Text shown START
"You gotta slap them. Pick them up. Shake them"

Dark, subversive and utterly mesmerising, The CHRISTEENE Machine is a true Fringe experience. Evan Beswick meets an artist who wants to slap you, then cradle you

feature (edinburgh) | Read in About 7 minutes
Published 08 Aug 2014

Saturday night: I’m watching CHRISTEENE haul herself around the stage, growling explicitly sexual lyrics, and simulating obscene acts on her backing dancers. Hard, aggressive disco music shakes the low ceiling, as the trio—CHRISTEENE and her two hairy, sweaty co-conspirators—thrash through a set that crashes against boundaries of taste and acceptability. One song, ‘Big Shot’ is a masterful befuddlement of gender roles. With bombast stolen from the most macho of hip hop, she goads and berates the “boyz”; they, meanwhile, ornament her with coloured fans, striking deeply feminine and oddly alluring poses. It’s thrilling, but also deeply, worryingly subversive.
Text shown END
Material provided START
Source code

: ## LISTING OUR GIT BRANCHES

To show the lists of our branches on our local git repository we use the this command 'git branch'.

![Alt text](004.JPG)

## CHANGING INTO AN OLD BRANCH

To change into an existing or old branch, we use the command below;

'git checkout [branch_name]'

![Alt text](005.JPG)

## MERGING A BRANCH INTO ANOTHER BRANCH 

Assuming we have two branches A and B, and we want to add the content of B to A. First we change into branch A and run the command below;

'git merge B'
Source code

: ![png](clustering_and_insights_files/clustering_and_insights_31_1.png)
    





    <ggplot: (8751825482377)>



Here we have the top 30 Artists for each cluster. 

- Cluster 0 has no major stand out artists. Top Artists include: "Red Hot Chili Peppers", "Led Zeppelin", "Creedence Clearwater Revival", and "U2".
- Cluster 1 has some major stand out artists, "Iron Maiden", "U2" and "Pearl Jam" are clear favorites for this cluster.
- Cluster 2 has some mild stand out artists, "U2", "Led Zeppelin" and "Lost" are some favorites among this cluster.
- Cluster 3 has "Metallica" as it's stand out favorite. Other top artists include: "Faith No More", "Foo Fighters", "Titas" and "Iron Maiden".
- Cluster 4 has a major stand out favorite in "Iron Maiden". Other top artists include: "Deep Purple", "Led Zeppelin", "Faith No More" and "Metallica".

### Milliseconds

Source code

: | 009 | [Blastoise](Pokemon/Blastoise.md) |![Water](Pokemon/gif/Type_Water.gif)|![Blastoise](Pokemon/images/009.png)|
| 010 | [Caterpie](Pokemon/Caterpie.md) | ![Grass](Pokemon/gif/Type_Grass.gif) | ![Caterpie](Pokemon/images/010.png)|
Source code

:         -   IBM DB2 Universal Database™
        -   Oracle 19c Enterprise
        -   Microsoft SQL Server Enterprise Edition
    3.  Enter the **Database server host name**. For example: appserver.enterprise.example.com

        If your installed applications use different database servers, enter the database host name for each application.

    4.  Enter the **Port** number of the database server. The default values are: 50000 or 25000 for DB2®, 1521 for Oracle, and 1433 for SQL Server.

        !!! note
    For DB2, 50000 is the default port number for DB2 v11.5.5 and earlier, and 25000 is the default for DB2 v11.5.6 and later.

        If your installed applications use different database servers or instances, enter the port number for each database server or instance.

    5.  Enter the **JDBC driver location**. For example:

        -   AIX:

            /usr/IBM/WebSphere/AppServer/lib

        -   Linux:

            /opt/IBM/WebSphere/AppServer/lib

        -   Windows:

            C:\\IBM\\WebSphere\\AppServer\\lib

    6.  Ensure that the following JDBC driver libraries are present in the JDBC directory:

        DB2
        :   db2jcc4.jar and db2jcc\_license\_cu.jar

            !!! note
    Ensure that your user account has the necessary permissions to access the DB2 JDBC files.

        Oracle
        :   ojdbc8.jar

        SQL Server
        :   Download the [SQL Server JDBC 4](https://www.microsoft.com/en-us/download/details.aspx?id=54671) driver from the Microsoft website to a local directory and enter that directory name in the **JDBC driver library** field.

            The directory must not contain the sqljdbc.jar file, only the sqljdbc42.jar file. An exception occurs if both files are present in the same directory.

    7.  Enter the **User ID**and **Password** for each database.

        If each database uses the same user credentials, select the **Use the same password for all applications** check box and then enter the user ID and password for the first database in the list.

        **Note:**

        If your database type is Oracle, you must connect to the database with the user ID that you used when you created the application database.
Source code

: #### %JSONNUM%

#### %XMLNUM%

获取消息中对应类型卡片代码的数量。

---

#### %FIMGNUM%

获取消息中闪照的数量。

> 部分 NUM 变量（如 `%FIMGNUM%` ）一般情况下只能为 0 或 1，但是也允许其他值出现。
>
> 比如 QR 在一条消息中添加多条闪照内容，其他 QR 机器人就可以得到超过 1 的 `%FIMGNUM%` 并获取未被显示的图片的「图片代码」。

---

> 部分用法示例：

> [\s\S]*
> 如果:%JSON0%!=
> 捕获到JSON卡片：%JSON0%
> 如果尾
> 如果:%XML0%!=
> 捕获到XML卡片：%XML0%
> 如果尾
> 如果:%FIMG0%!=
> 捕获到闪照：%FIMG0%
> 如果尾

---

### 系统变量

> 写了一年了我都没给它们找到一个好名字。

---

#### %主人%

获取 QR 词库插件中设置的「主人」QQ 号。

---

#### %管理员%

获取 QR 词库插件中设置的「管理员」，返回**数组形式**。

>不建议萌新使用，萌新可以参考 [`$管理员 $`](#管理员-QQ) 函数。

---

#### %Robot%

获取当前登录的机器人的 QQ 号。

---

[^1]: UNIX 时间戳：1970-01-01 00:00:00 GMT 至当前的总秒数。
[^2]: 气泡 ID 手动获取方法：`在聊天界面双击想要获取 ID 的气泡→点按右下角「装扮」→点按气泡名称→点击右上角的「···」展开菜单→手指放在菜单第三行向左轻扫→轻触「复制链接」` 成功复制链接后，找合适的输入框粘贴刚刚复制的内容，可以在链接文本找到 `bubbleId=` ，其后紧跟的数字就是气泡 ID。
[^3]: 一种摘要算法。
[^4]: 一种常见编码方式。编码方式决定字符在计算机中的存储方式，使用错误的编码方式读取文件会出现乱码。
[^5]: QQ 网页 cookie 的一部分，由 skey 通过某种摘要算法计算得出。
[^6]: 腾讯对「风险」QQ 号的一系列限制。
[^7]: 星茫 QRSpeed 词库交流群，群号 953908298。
Material provided END
### Parts of the exercise:
1. Answer these questions using the CHRISTEENE feature:
(a) On what date was the feature published?
(b) Who meets the artist?
(c) Which song is called a masterful befuddlement of gender roles?
2. Carry the CHRISTEENE feature forward from its final sentence.
The listing was drawn from a separate source.

### Task answers:
1.
(a) 08 Aug 2014
(b) Evan Beswick
(c) 'Big Shot'

2.
Tuesday afternoon: CHRISTEENE is laughing as a dainty pot of jasmine pearl arrives in the tea and antiques shop where we’ve agreed to meet. “It’s just like my grandma’s! This is so fuckin’ crazy!” she giggles. A customer walks in, claps eyes on a transvestite with blue contacts, smeared makeup, threadbare clothing and a taped-on heel. They nervously handle some pricey relics, and shuffle out. “Is it time to pour the tea? Mine’s turned a nice pissy colour!”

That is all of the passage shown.